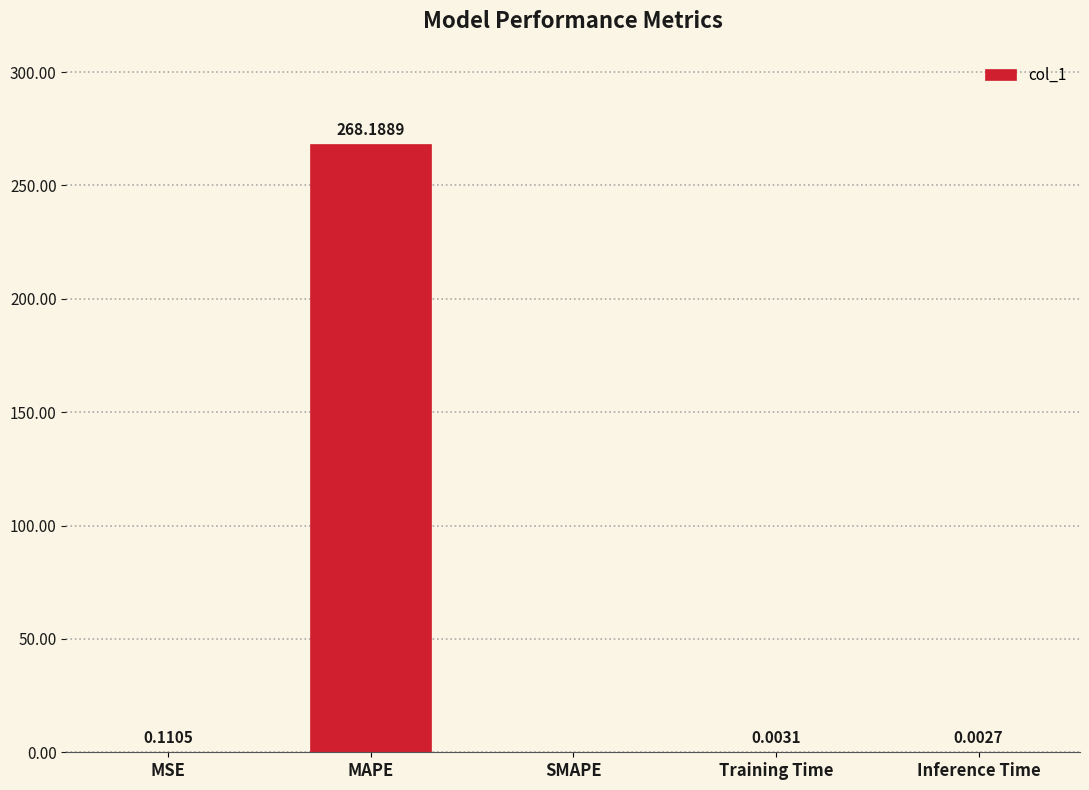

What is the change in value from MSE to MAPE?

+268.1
==
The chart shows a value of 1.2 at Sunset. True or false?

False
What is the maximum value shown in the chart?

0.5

TO-DO ITEM:
List every line in the listing above that contains the string "What". Case counts.

SOLVED PROBLEM:
What is the change in value from MSE to MAPE?
What is the maximum value shown in the chart?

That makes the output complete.